On we go to the telephone calls.  First up is the GP.  Yes, I can double up on the cyproterone, he’ll adjust the repeat prescription to reflect that.  Then this anxiety-raising call from the Practice Nurse.  They have a Cancer Care support service available.  That’s all it is about.  Either they’ve suddenly woken up to my diagnosis, or they’ve just set it up, she didn’t say.  But if I have any questions, any anxieties, I can contact the surgery and ask to speak to someone on their Cancer Care team.  So basically that phone call from the receptionist was just Grim winding me up again.  Bastard. 

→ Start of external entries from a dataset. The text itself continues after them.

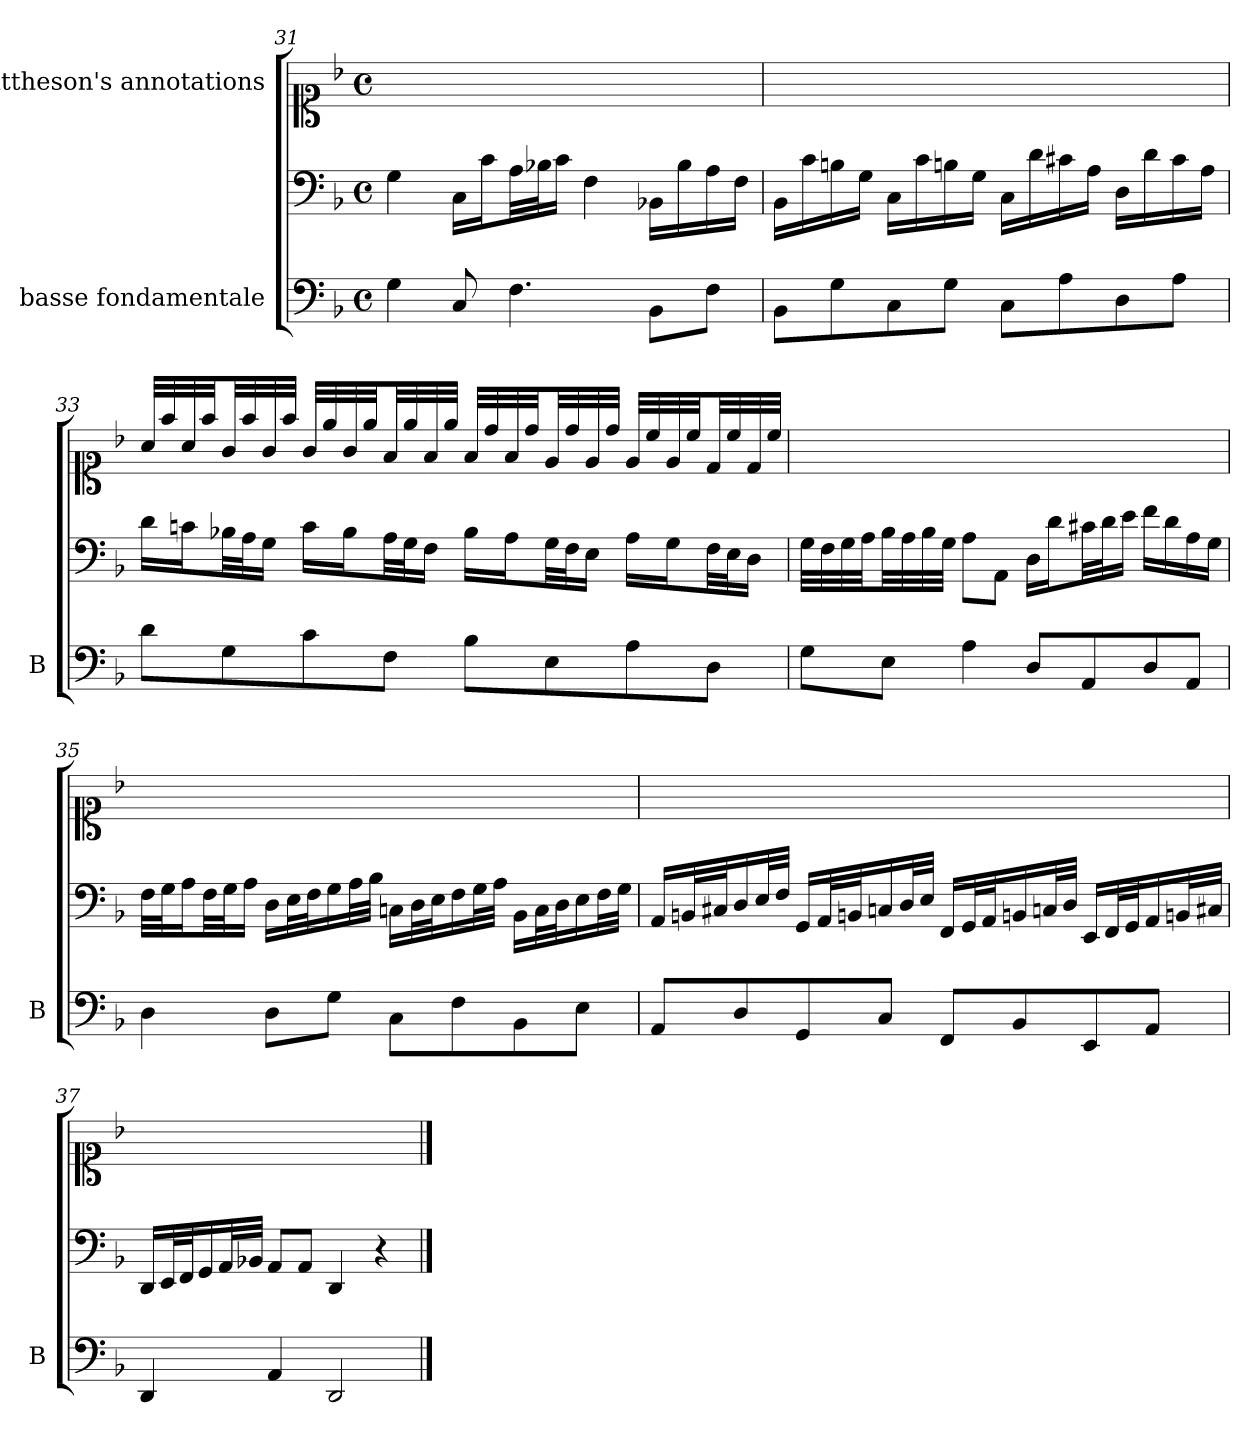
**kern	**kern	**kern
*part3	*part2	*part1
*staff3	*staff2	*staff1
*I"basse fondamentale	*	*I"Mattheson's annotations
*I'B	*	*
*clefF4	*clefF4	*clefC1
*k[b-]	*k[b-]	*k[b-]
*F:	*F:	*F:
*M4/4	*M4/4	*M4/4
*met(c)	*met(c)	*met(c)
=31	=31	=31
4G\	4G\	1ryy
8C/	16C\LL	.
.	16c\J	.
4.F\	32A\LL	.
.	32B-X\J	.
.	16c\JJ	.
.	4F\	.
8BB-\L	16BB-X\LL	.
.	16B-\	.
8F\J	16A\	.
.	16F\JJ	.
=32	=32	=32
8BB-\L	16BB-\LL	1ryy
.	16c\	.
8G\	16Bn\	.
.	16G\JJ	.
8C\	16C\LL	.
.	16c\	.
8G\J	16Bn\	.
.	16G\JJ	.
8C\L	16C\LL	.
.	16d\	.
8A\	16c#X\	.
.	16A\JJ	.
8D\	16D\LL	.
.	16d\	.
8A\J	16c#\	.
.	16A\JJ	.
=33	=33	=33
8d\L	16d\LL	32a/LLL
.	.	32ff\
.	16cn\J	32a/
.	.	32ff\JJ
8G\	32B-X\LL	32g/LL
.	32A\J	32ff\
.	16G\JJ	32g/
.	.	32ff\JJJ
8c\	16c\LL	32g/LLL
.	.	32ee\
.	16B-\J	32g/
.	.	32ee\JJ
8F\J	32A\LL	32f/LL
.	32G\J	32ee\
.	16F\JJ	32f/
.	.	32ee\JJJ
8B-\L	16B-\LL	32f/LLL
.	.	32dd\
.	16A\J	32f/
.	.	32dd\JJ
8E\	32G\LL	32e/LL
.	32F\J	32dd\
.	16E\JJ	32e/
.	.	32dd\JJJ
8A\	16A\LL	32e/LLL
.	.	32cc\
.	16G\J	32e/
.	.	32cc\JJ
8D\J	32F\LL	32d/LL
.	32E\J	32cc\
.	16D\JJ	32d/
.	.	32cc\JJJ
=34	=34	=34
8G\L	32G\LLL	1ryy
.	32F\	.
.	32G\	.
.	32A\JJ	.
8E\J	32B-\LL	.
.	32A\	.
.	32B-\	.
.	32G\JJJ	.
4A\	8A\L	.
.	8AA\J	.
8D/L	16D\LL	.
.	16d\J	.
8AA/	32c#X\LL	.
.	32d\J	.
.	16e\JJ	.
8D/	16f\LL	.
.	16d\	.
8AA/J	16A\	.
.	16G\JJ	.
=35	=35	=35
4D\	32F\LLL	1ryy
.	32G\J	.
.	16A\J	.
.	32F\LL	.
.	32G\J	.
.	16A\JJ	.
8D\L	16D\LL	.
.	32E\L	.
.	32F\J	.
8G\J	16G\	.
.	32A\L	.
.	32B-\JJJ	.
8C\L	16Cn\LL	.
.	32D\L	.
.	32E\J	.
8F\	16F\	.
.	32G\L	.
.	32A\JJJ	.
8BB-\	16BB-\LL	.
.	32C\L	.
.	32D\J	.
8E\J	16E\	.
.	32F\L	.
.	32G\JJJ	.
=36	=36	=36
8AA/L	16AA/LL	1ryy
.	32BBn/L	.
.	32C#X/J	.
8D/	16D/	.
.	32E/L	.
.	32F/JJJ	.
8GG/	16GG/LL	.
.	32AA/L	.
.	32BBn/J	.
8C/J	16Cn/	.
.	32D/L	.
.	32E/JJJ	.
8FF/L	16FF/LL	.
.	32GG/L	.
.	32AA/J	.
8BB-/	16BBn/	.
.	32Cn/L	.
.	32D/JJJ	.
8EE/	16EE/LL	.
.	32FF/L	.
.	32GG/J	.
8AA/J	16AA/	.
.	32BBn/L	.
.	32C#X/JJJ	.
=37	=37	=37
4DD/	16DD/LL	1ryy
.	32EE/L	.
.	32FF/J	.
.	16GG/	.
.	32AA/L	.
.	32BB-X/JJJ	.
4AA/	8AA/L	.
.	8AA/J	.
2DD/	4DD/	.
.	4r	.
==	==	==
*-	*-	*-
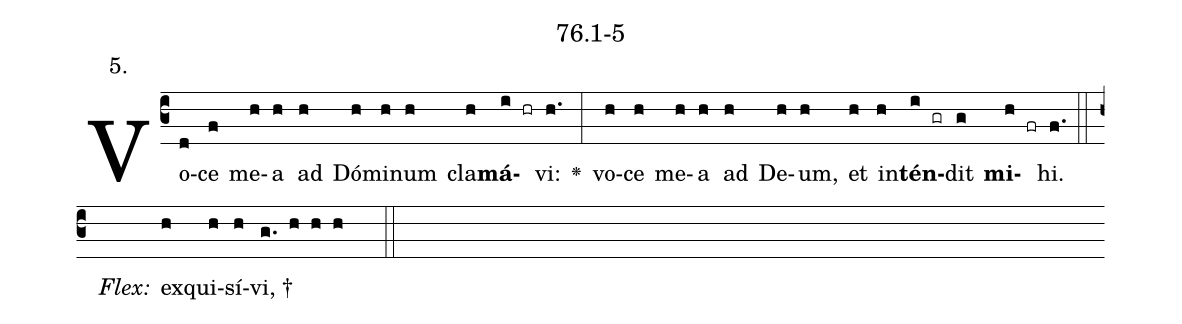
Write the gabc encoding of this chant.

name: 76.1-5;
annotation: 5.;
%%
(c3)Vo(d)ce(f) me(h)a(h) ad(h) Dó(h)mi(h)num(h) cla(h)<b>má</b>(i hr)vi:(h.) <v>\greheightstar</v>(:) vo(h)ce(h) me(h)a(h) ad(h) De(h)um,(h) et(h) in(h)<b>tén</b>(i gr)dit(g) <b>mi</b>(h fr)hi.(f.) (::)
<i>Flex:</i>()  ex(h)qui(h)sí(h)vi, †(g. h h h  ::)

%E(h) u(h) o(i) u(g) a(h) e.(f.) (::)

Then it’s time for the four-weekly bloods.  There’s a queue, but not a long one, and I’m out in good time, no panic because it’s not a fasting one.  And so to Friday morning.  At last I seem to have a clear line, no interference from Grim on a crossed line.  The consultant is really very upbeat, she asks me nice questions about how I feel, and how I’m recovering from my surgery, have I any other aches and pains apart from that? Oh, I wish she’d stop chatting nicely, let me know…  45.0.  So, in eight weeks the PSA has gone from 98.2 > 72.4 > 45.0, and while that is still a very high score, it is moving in the right direction quite rapidly.  They are happy with me and will arrange for three months’ worth to be ready for me to collect on Monday.  Next blood test and consultation 12 weeks from now.  Overall bloods are OK, given the surgery.  How are my bowels, am I getting the runs that I was complaining about before? No, in spite of a heavy regime of laxatives, it’s pretty well ideal in terms of protecting the healing scars, we don’t want any constipation to rupture anything.  On that cheery note, we said goodbye for another twelve weeks.  I’m kind of hoping there’ll be a scan or two along the way.